Stefania Saccardi, assessore regionale alla sanità

«La riforma in atto potenzia i territori». L’assessore regionale Stefania Saccardi difende la proposta di legge 154, sulle nuove zone distretto, dalle critiche arrivate dal consigliere regionale Stefano Mugnai e dal sindaco di Grosseto, che parla di «marchingegno architettato unilateralmente dalla giunta regionale per depotenziare Grosseto». «La proposta di legge sulle nuove zone distretto ­ chiarisce l’assessore ­ va compresa in un quadro complessivo che la lega alla legge regionale che ha tagliato da 12 a 3 il numero delle aziende sanitarie, quindi ha ridotto i centri decisionali, tagliando i costi e migliorando la capacità di programmazione. Come bilanciamento è stato previsto un potenziamento dei territori, attraverso le zone distretto, come mai era stato in passato». Un nuovo articolo della legge regionale sul sistema sanitario prevede che siano assegnate nuove funzioni alle zone distretto che «rappresentano l’ambito territoriale ottimale di valutazione dei bisogni e di organizzazione ed erogazione dei servizi inerenti alle reti territoriali ­ afferma l’ assessore ­ oltre a gestire la continuità e le risposte territoriali della integrazione sociosanitaria, compresi i servizi per la salute mentale e le dipendenze e della non autosufficienza».

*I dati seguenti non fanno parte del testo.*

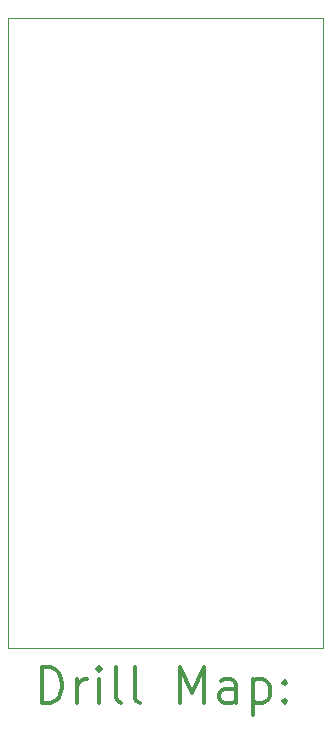
<source format=gbr>
%FSLAX45Y45*%
G04 Gerber Fmt 4.5, Leading zero omitted, Abs format (unit mm)*
G04 Created by KiCad (PCBNEW (5.1.6)-1) date 2020-07-07 10:11:27*
%MOMM*%
%LPD*%
G01*
G04 APERTURE LIST*
%TA.AperFunction,Profile*%
%ADD10C,0.050000*%
%TD*%
%ADD11C,0.200000*%
%ADD12C,0.300000*%
G04 APERTURE END LIST*
D10*
X5842000Y-8509000D02*
X3175000Y-8509000D01*
X5842000Y-3175000D02*
X5842000Y-8509000D01*
X3175000Y-3175000D02*
X5842000Y-3175000D01*
X3175000Y-8509000D02*
X3175000Y-3175000D01*
D11*
D12*
X3458928Y-8977214D02*
X3458928Y-8677214D01*
X3530357Y-8677214D01*
X3573214Y-8691500D01*
X3601786Y-8720072D01*
X3616071Y-8748643D01*
X3630357Y-8805786D01*
X3630357Y-8848643D01*
X3616071Y-8905786D01*
X3601786Y-8934357D01*
X3573214Y-8962929D01*
X3530357Y-8977214D01*
X3458928Y-8977214D01*
X3758928Y-8977214D02*
X3758928Y-8777214D01*
X3758928Y-8834357D02*
X3773214Y-8805786D01*
X3787500Y-8791500D01*
X3816071Y-8777214D01*
X3844643Y-8777214D01*
X3944643Y-8977214D02*
X3944643Y-8777214D01*
X3944643Y-8677214D02*
X3930357Y-8691500D01*
X3944643Y-8705786D01*
X3958928Y-8691500D01*
X3944643Y-8677214D01*
X3944643Y-8705786D01*
X4130357Y-8977214D02*
X4101786Y-8962929D01*
X4087500Y-8934357D01*
X4087500Y-8677214D01*
X4287500Y-8977214D02*
X4258928Y-8962929D01*
X4244643Y-8934357D01*
X4244643Y-8677214D01*
X4630357Y-8977214D02*
X4630357Y-8677214D01*
X4730357Y-8891500D01*
X4830357Y-8677214D01*
X4830357Y-8977214D01*
X5101786Y-8977214D02*
X5101786Y-8820072D01*
X5087500Y-8791500D01*
X5058928Y-8777214D01*
X5001786Y-8777214D01*
X4973214Y-8791500D01*
X5101786Y-8962929D02*
X5073214Y-8977214D01*
X5001786Y-8977214D01*
X4973214Y-8962929D01*
X4958928Y-8934357D01*
X4958928Y-8905786D01*
X4973214Y-8877214D01*
X5001786Y-8862929D01*
X5073214Y-8862929D01*
X5101786Y-8848643D01*
X5244643Y-8777214D02*
X5244643Y-9077214D01*
X5244643Y-8791500D02*
X5273214Y-8777214D01*
X5330357Y-8777214D01*
X5358928Y-8791500D01*
X5373214Y-8805786D01*
X5387500Y-8834357D01*
X5387500Y-8920072D01*
X5373214Y-8948643D01*
X5358928Y-8962929D01*
X5330357Y-8977214D01*
X5273214Y-8977214D01*
X5244643Y-8962929D01*
X5516071Y-8948643D02*
X5530357Y-8962929D01*
X5516071Y-8977214D01*
X5501786Y-8962929D01*
X5516071Y-8948643D01*
X5516071Y-8977214D01*
X5516071Y-8791500D02*
X5530357Y-8805786D01*
X5516071Y-8820072D01*
X5501786Y-8805786D01*
X5516071Y-8791500D01*
X5516071Y-8820072D01*
M02*

</source>
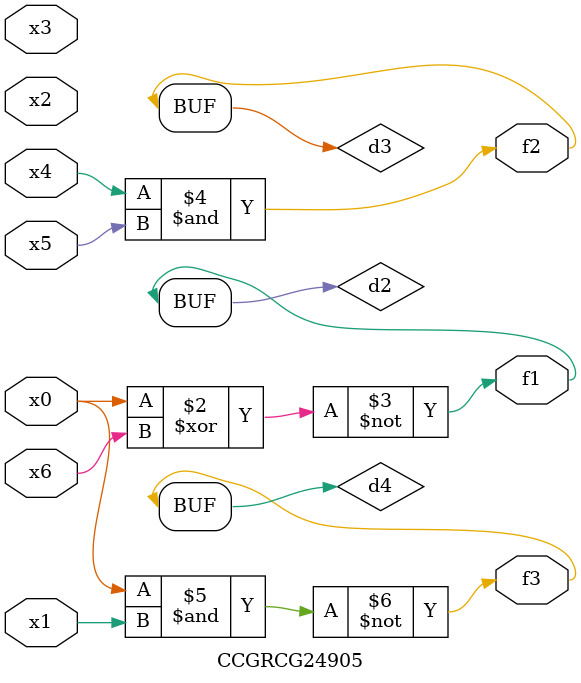
<source format=v>
module CCGRCG24905(
	input x0, x1, x2, x3, x4, x5, x6,
	output f1, f2, f3
);

	wire d1, d2, d3, d4;

	nor (d1, x0);
	xnor (d2, x0, x6);
	and (d3, x4, x5);
	nand (d4, x0, x1);
	assign f1 = d2;
	assign f2 = d3;
	assign f3 = d4;
endmodule

</source>
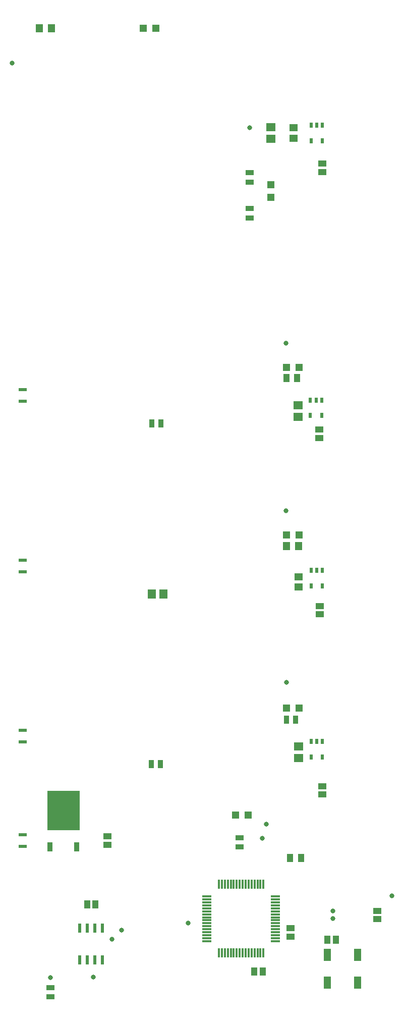
<source format=gtp>
%FSTAX23Y23*%
%MOIN*%
%SFA1B1*%

%IPPOS*%
%AMD23*
4,1,8,0.008900,0.015700,-0.008900,0.015700,-0.010800,0.013800,-0.010800,-0.013800,-0.008900,-0.015700,0.008900,-0.015700,0.010800,-0.013800,0.010800,0.013800,0.008900,0.015700,0.0*
1,1,0.003900,0.008900,0.013800*
1,1,0.003900,-0.008900,0.013800*
1,1,0.003900,-0.008900,-0.013800*
1,1,0.003900,0.008900,-0.013800*
%
%AMD24*
4,1,8,0.008900,0.015500,-0.008900,0.015500,-0.010800,0.013500,-0.010800,-0.013500,-0.008900,-0.015500,0.008900,-0.015500,0.010800,-0.013500,0.010800,0.013500,0.008900,0.015500,0.0*
1,1,0.003900,0.008900,0.013500*
1,1,0.003900,-0.008900,0.013500*
1,1,0.003900,-0.008900,-0.013500*
1,1,0.003900,0.008900,-0.013500*
%
%ADD19R,0.041340X0.055120*%
%ADD20R,0.042000X0.053150*%
%ADD21R,0.053150X0.042000*%
%ADD22R,0.053150X0.043000*%
G04~CAMADD=23~8~0.0~0.0~216.5~315.0~19.5~0.0~15~0.0~0.0~0.0~0.0~0~0.0~0.0~0.0~0.0~0~0.0~0.0~0.0~0.0~216.5~315.0*
%ADD23D23*%
G04~CAMADD=24~8~0.0~0.0~216.5~310.0~19.5~0.0~15~0.0~0.0~0.0~0.0~0~0.0~0.0~0.0~0.0~0~0.0~0.0~0.0~0.0~216.5~310.0*
%ADD24D24*%
%ADD25R,0.061020X0.053150*%
%ADD26R,0.057090X0.045280*%
%ADD27R,0.011810X0.061020*%
%ADD28R,0.061020X0.011810*%
%ADD29R,0.214570X0.259840*%
%ADD30R,0.023620X0.059060*%
%ADD31R,0.035430X0.062990*%
%ADD32C,0.032000*%
%ADD33R,0.047240X0.047240*%
%ADD34R,0.047240X0.047240*%
%ADD35R,0.053150X0.037400*%
%ADD36R,0.037400X0.053150*%
%ADD37R,0.047240X0.057090*%
%ADD38R,0.053150X0.061020*%
%ADD39R,0.051180X0.082680*%
%ADD40R,0.039370X0.053150*%
%ADD41R,0.053150X0.021650*%
%LNchassispowerdistribution_b_1.0_rw-1*%
%LPD*%
G54D19*
X02102Y01D03*
X02177D03*
G54D20*
X00762Y00695D03*
X00817D03*
X0235Y0046D03*
X02405D03*
X01922Y0025D03*
X01867D03*
G54D21*
X0268Y00652D03*
Y00597D03*
X02315Y05587D03*
Y05532D03*
X023Y02665D03*
Y0261D03*
X02315Y01475D03*
Y0142D03*
X02297Y0383D03*
Y03775D03*
G54D22*
X02105Y00538D03*
Y00482D03*
X00895Y01143D03*
Y01087D03*
G54D23*
X02317Y0584D03*
X02242Y05739D03*
X02317D03*
X02312Y04025D03*
X02237Y03924D03*
X02312D03*
X02317Y029D03*
X02242Y02799D03*
X02317D03*
X02317Y0177D03*
X02242Y01669D03*
X02317D03*
G54D24*
X0228Y0584D03*
X02242D03*
X02275Y04025D03*
X02237D03*
X0228Y029D03*
X02242D03*
X0228Y0177D03*
X02242D03*
G54D25*
X0216Y01738D03*
Y01661D03*
X02155Y03991D03*
Y03915D03*
X01974Y0575D03*
Y05826D03*
G54D26*
X0216Y02858D03*
Y0279D03*
X02125Y05823D03*
Y05754D03*
G54D27*
X01927Y00826D03*
X01907D03*
X01888D03*
X01868D03*
X01848D03*
X01829D03*
X01809D03*
X01789D03*
X0177D03*
X0175D03*
X0173D03*
X01711D03*
X01691D03*
X01671D03*
X01652D03*
X01632D03*
Y00373D03*
X01652D03*
X01671D03*
X01691D03*
X01711D03*
X0173D03*
X0175D03*
X0177D03*
X01789D03*
X01809D03*
X01829D03*
X01848D03*
X01868D03*
X01888D03*
X01907D03*
X01927D03*
G54D28*
X01553Y00747D03*
Y00727D03*
Y00708D03*
Y00688D03*
Y00668D03*
Y00649D03*
Y00629D03*
Y00609D03*
Y0059D03*
Y0057D03*
Y0055D03*
Y00531D03*
Y00511D03*
Y00491D03*
Y00472D03*
Y00452D03*
X02006D03*
Y00472D03*
Y00491D03*
Y00511D03*
Y00531D03*
Y0055D03*
Y0057D03*
Y0059D03*
Y00609D03*
Y00629D03*
Y00649D03*
Y00668D03*
Y00688D03*
Y00708D03*
Y00727D03*
Y00747D03*
G54D29*
X00604Y01315D03*
G54D30*
X00762Y00536D03*
X00862Y00327D03*
X00812D03*
X00762D03*
X00712D03*
Y00536D03*
X00812D03*
X00862D03*
G54D31*
X00693Y01074D03*
X00514D03*
G54D32*
X02385Y0065D03*
X02775Y0075D03*
X0052Y0021D03*
X00803Y00213D03*
X0099Y00525D03*
X00925Y00465D03*
X02385Y006D03*
X0192Y0113D03*
X0143Y0057D03*
X01945Y01225D03*
X0208Y0216D03*
X02075Y03295D03*
Y044D03*
X01835Y05825D03*
X00265Y0625D03*
G54D33*
X01975Y05363D03*
Y05446D03*
G54D34*
X01826Y01285D03*
X01743D03*
X02161Y0199D03*
X02078D03*
X02161Y03135D03*
X02078D03*
X02161Y0424D03*
X02078D03*
X01216Y0648D03*
X01133D03*
G54D35*
X0177Y01135D03*
Y01073D03*
X0052Y00145D03*
Y00084D03*
X01835Y05228D03*
Y0529D03*
Y05465D03*
Y05526D03*
G54D36*
X02079Y01915D03*
X0214D03*
X01246Y0162D03*
X01185D03*
X0125Y0387D03*
X01189D03*
G54D37*
X0208Y0306D03*
X02159D03*
X00445Y0648D03*
X00524D03*
G54D38*
X01266Y02745D03*
X0119D03*
G54D39*
X0235Y00179D03*
X0255D03*
Y0036D03*
X0235D03*
G54D40*
X02079Y0417D03*
X0215D03*
G54D41*
X00335Y01153D03*
Y01076D03*
Y04016D03*
Y04093D03*
Y02891D03*
Y02968D03*
Y01766D03*
Y01843D03*
M02*
</source>
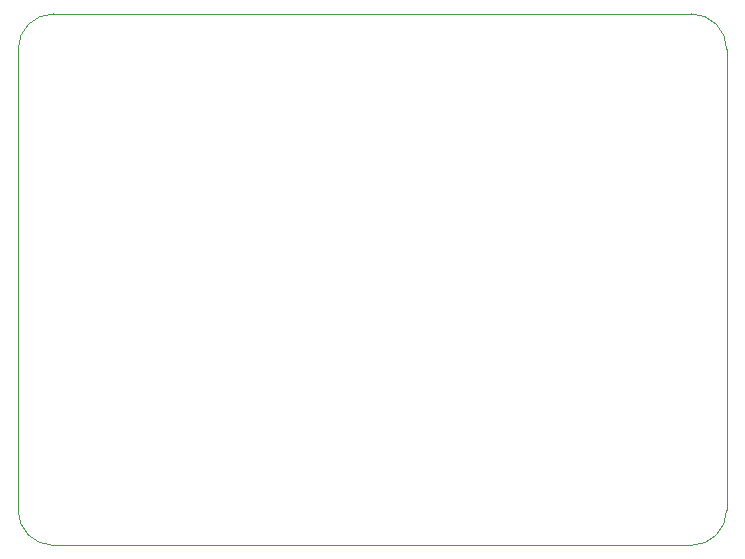
<source format=gbr>
%TF.GenerationSoftware,KiCad,Pcbnew,9.0.3*%
%TF.CreationDate,2025-07-23T13:55:41+02:00*%
%TF.ProjectId,LoRa_Project,4c6f5261-5f50-4726-9f6a-6563742e6b69,rev?*%
%TF.SameCoordinates,Original*%
%TF.FileFunction,Profile,NP*%
%FSLAX46Y46*%
G04 Gerber Fmt 4.6, Leading zero omitted, Abs format (unit mm)*
G04 Created by KiCad (PCBNEW 9.0.3) date 2025-07-23 13:55:41*
%MOMM*%
%LPD*%
G01*
G04 APERTURE LIST*
%TA.AperFunction,Profile*%
%ADD10C,0.050000*%
%TD*%
G04 APERTURE END LIST*
D10*
X190000000Y-55000000D02*
X190000000Y-94000000D01*
X193000000Y-97000000D02*
X247000000Y-97000000D01*
X193000000Y-97000000D02*
G75*
G02*
X190000000Y-94000000I0J3000000D01*
G01*
X247000000Y-52000000D02*
G75*
G02*
X250000000Y-55000000I0J-3000000D01*
G01*
X190000000Y-55000000D02*
G75*
G02*
X193000000Y-52000000I3000000J0D01*
G01*
X250000000Y-94000000D02*
G75*
G02*
X247000000Y-97000000I-3000000J0D01*
G01*
X193000000Y-52000000D02*
X247000000Y-52000000D01*
X250000000Y-94000000D02*
X250000000Y-55000000D01*
M02*

</source>
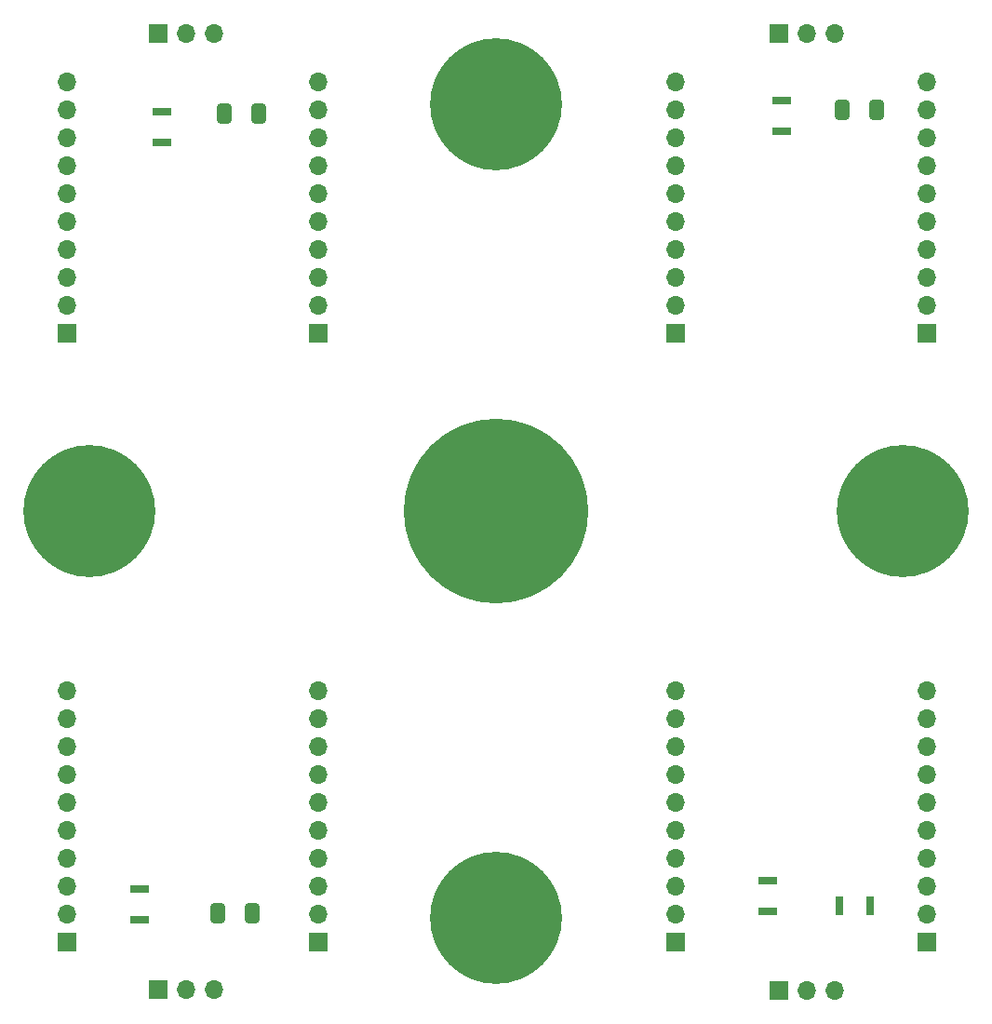
<source format=gbr>
%TF.GenerationSoftware,KiCad,Pcbnew,7.0.5-0*%
%TF.CreationDate,2023-08-23T15:34:40-04:00*%
%TF.ProjectId,quad_sipm,71756164-5f73-4697-906d-2e6b69636164,6.2*%
%TF.SameCoordinates,Original*%
%TF.FileFunction,Soldermask,Bot*%
%TF.FilePolarity,Negative*%
%FSLAX46Y46*%
G04 Gerber Fmt 4.6, Leading zero omitted, Abs format (unit mm)*
G04 Created by KiCad (PCBNEW 7.0.5-0) date 2023-08-23 15:34:40*
%MOMM*%
%LPD*%
G01*
G04 APERTURE LIST*
G04 Aperture macros list*
%AMRoundRect*
0 Rectangle with rounded corners*
0 $1 Rounding radius*
0 $2 $3 $4 $5 $6 $7 $8 $9 X,Y pos of 4 corners*
0 Add a 4 corners polygon primitive as box body*
4,1,4,$2,$3,$4,$5,$6,$7,$8,$9,$2,$3,0*
0 Add four circle primitives for the rounded corners*
1,1,$1+$1,$2,$3*
1,1,$1+$1,$4,$5*
1,1,$1+$1,$6,$7*
1,1,$1+$1,$8,$9*
0 Add four rect primitives between the rounded corners*
20,1,$1+$1,$2,$3,$4,$5,0*
20,1,$1+$1,$4,$5,$6,$7,0*
20,1,$1+$1,$6,$7,$8,$9,0*
20,1,$1+$1,$8,$9,$2,$3,0*%
G04 Aperture macros list end*
%ADD10C,16.800000*%
%ADD11C,12.000000*%
%ADD12R,1.700000X1.700000*%
%ADD13O,1.700000X1.700000*%
%ADD14RoundRect,0.250000X0.412500X0.650000X-0.412500X0.650000X-0.412500X-0.650000X0.412500X-0.650000X0*%
%ADD15R,0.701600X1.699200*%
%ADD16R,1.699200X0.701600*%
G04 APERTURE END LIST*
D10*
%TO.C,H2*%
X100000000Y-100000000D03*
%TD*%
D11*
%TO.C,H3*%
X100000000Y-137000000D03*
%TD*%
%TO.C,H4*%
X137000000Y-100000000D03*
%TD*%
%TO.C,H5*%
X63000000Y-100000000D03*
%TD*%
%TO.C,H1*%
X100000000Y-63000000D03*
%TD*%
D12*
%TO.C,J7*%
X139146000Y-83820000D03*
D13*
X139146000Y-81280000D03*
X139146000Y-78740000D03*
X139146000Y-76200000D03*
X139146000Y-73660000D03*
X139146000Y-71120000D03*
X139146000Y-68580000D03*
X139146000Y-66040000D03*
X139146000Y-63500000D03*
X139146000Y-60960000D03*
D12*
X116286000Y-83820000D03*
D13*
X116286000Y-81280000D03*
X116286000Y-78740000D03*
X116286000Y-76200000D03*
X116286000Y-73660000D03*
X116286000Y-71120000D03*
X116286000Y-68580000D03*
X116286000Y-66040000D03*
X116286000Y-63500000D03*
X116286000Y-60960000D03*
%TD*%
D12*
%TO.C,J8*%
X83774000Y-83820000D03*
D13*
X83774000Y-81280000D03*
X83774000Y-78740000D03*
X83774000Y-76200000D03*
X83774000Y-73660000D03*
X83774000Y-71120000D03*
X83774000Y-68580000D03*
X83774000Y-66040000D03*
X83774000Y-63500000D03*
X83774000Y-60960000D03*
D12*
X60914000Y-83820000D03*
D13*
X60914000Y-81280000D03*
X60914000Y-78740000D03*
X60914000Y-76200000D03*
X60914000Y-73660000D03*
X60914000Y-71120000D03*
X60914000Y-68580000D03*
X60914000Y-66040000D03*
X60914000Y-63500000D03*
X60914000Y-60960000D03*
%TD*%
D12*
%TO.C,J6*%
X83774000Y-139192000D03*
D13*
X83774000Y-136652000D03*
X83774000Y-134112000D03*
X83774000Y-131572000D03*
X83774000Y-129032000D03*
X83774000Y-126492000D03*
X83774000Y-123952000D03*
X83774000Y-121412000D03*
X83774000Y-118872000D03*
X83774000Y-116332000D03*
D12*
X60914000Y-139192000D03*
D13*
X60914000Y-136652000D03*
X60914000Y-134112000D03*
X60914000Y-131572000D03*
X60914000Y-129032000D03*
X60914000Y-126492000D03*
X60914000Y-123952000D03*
X60914000Y-121412000D03*
X60914000Y-118872000D03*
X60914000Y-116332000D03*
%TD*%
D12*
%TO.C,J5*%
X139146000Y-139192000D03*
D13*
X139146000Y-136652000D03*
X139146000Y-134112000D03*
X139146000Y-131572000D03*
X139146000Y-129032000D03*
X139146000Y-126492000D03*
X139146000Y-123952000D03*
X139146000Y-121412000D03*
X139146000Y-118872000D03*
X139146000Y-116332000D03*
D12*
X116286000Y-139192000D03*
D13*
X116286000Y-136652000D03*
X116286000Y-134112000D03*
X116286000Y-131572000D03*
X116286000Y-129032000D03*
X116286000Y-126492000D03*
X116286000Y-123952000D03*
X116286000Y-121412000D03*
X116286000Y-118872000D03*
X116286000Y-116332000D03*
%TD*%
D12*
%TO.C,J1*%
X125685000Y-143555000D03*
D13*
X128225000Y-143555000D03*
X130765000Y-143555000D03*
%TD*%
D14*
%TO.C,C4*%
X78397500Y-63792500D03*
X75272500Y-63792500D03*
%TD*%
D12*
%TO.C,J3*%
X125685000Y-56560000D03*
D13*
X128225000Y-56560000D03*
X130765000Y-56560000D03*
%TD*%
D12*
%TO.C,J4*%
X69215000Y-56515000D03*
D13*
X71755000Y-56515000D03*
X74295000Y-56515000D03*
%TD*%
D14*
%TO.C,C3*%
X134570000Y-63500000D03*
X131445000Y-63500000D03*
%TD*%
D12*
%TO.C,J2*%
X69215000Y-143510000D03*
D13*
X71755000Y-143510000D03*
X74295000Y-143510000D03*
%TD*%
D15*
%TO.C,C1*%
X134027300Y-135890000D03*
X131225700Y-135890000D03*
%TD*%
D14*
%TO.C,C2*%
X77762500Y-136525000D03*
X74637500Y-136525000D03*
%TD*%
D16*
%TO.C,R4*%
X67564000Y-137160000D03*
X67564000Y-134358400D03*
%TD*%
%TO.C,R1*%
X124714000Y-136398000D03*
X124714000Y-133596400D03*
%TD*%
%TO.C,R2*%
X125984000Y-62607200D03*
X125984000Y-65408800D03*
%TD*%
%TO.C,R3*%
X69596000Y-63623200D03*
X69596000Y-66424800D03*
%TD*%
M02*

</source>
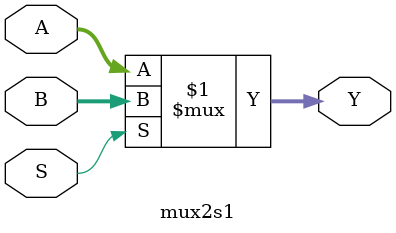
<source format=v>

module mux2s1 #(
parameter DW = 16,
parameter SW = 1
)(
input					S,
input	[DW-1:0]A,
input [DW-1:0]B,
output[DW-1:0]Y
);
assign Y = S ? B : A;
endmodule
</source>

Il punto, politico, quindi è: come dare gambe al nuovo ruolo e alle nuove funzioni che le zone distretto dovranno ricoprire nel sistema sanitario regionale toscano? Come dare maggior peso alle zone e ai loro territori? «Sicuramente le zone distretto dovranno avere autonomia, anche di budget, rispetto alle Asl ­ afferma l’assessore ­ ma questo, pur necessario, non è sufficiente. Servono anche dimensioni adeguate a generare economie di scala, ma soprattutto a sviluppare le competenze necessarie per valutare i bisogni, programmare gli obiettivi ed erogare i servizi». «Se ieri si fosse presentata in commissione come avrebbe dovuto avrebbe raccolto alto sgradimento anche da parte dei sindaci Pd» afferma Mugnai, vicepresidente della Commissione sanità. La presenza dell’assessore era in programma, ma Saccardi non si è presentata, scatenando la reazione del consigliere. «Un dispetto non certo a me ­ afferma Mugnai ­ quanto ai sindaci anche del Pd che ieri sono venuti a rappresentarci il loro sgradimento rispetto al progetto elaborato dalla giunta. Se l’assessore avesse preso parte, come previsto, alla seduta di commissione sanità avrebbe sentito direttamente dai sindaci le critiche alla riforma sanitaria di cui il provvedimento sulle zone distretto è conseguenza». «Poi ­ incalza l’esponente di Forza Italia ­ si può provare a spiegare, come fa l’assessore, che va tutto bene e che andrà anche meglio. Peccato che la realtà non si lasci convincere dalle parole. Ricordo come fosse ora, a proposito, quando con risolini a mezza bocca ci tacciavano da incompetenti mentre dicevamo che i nuovi ospedali nascevano sbagliati e insufficienti, troppo piccoli e con pochi posti letto».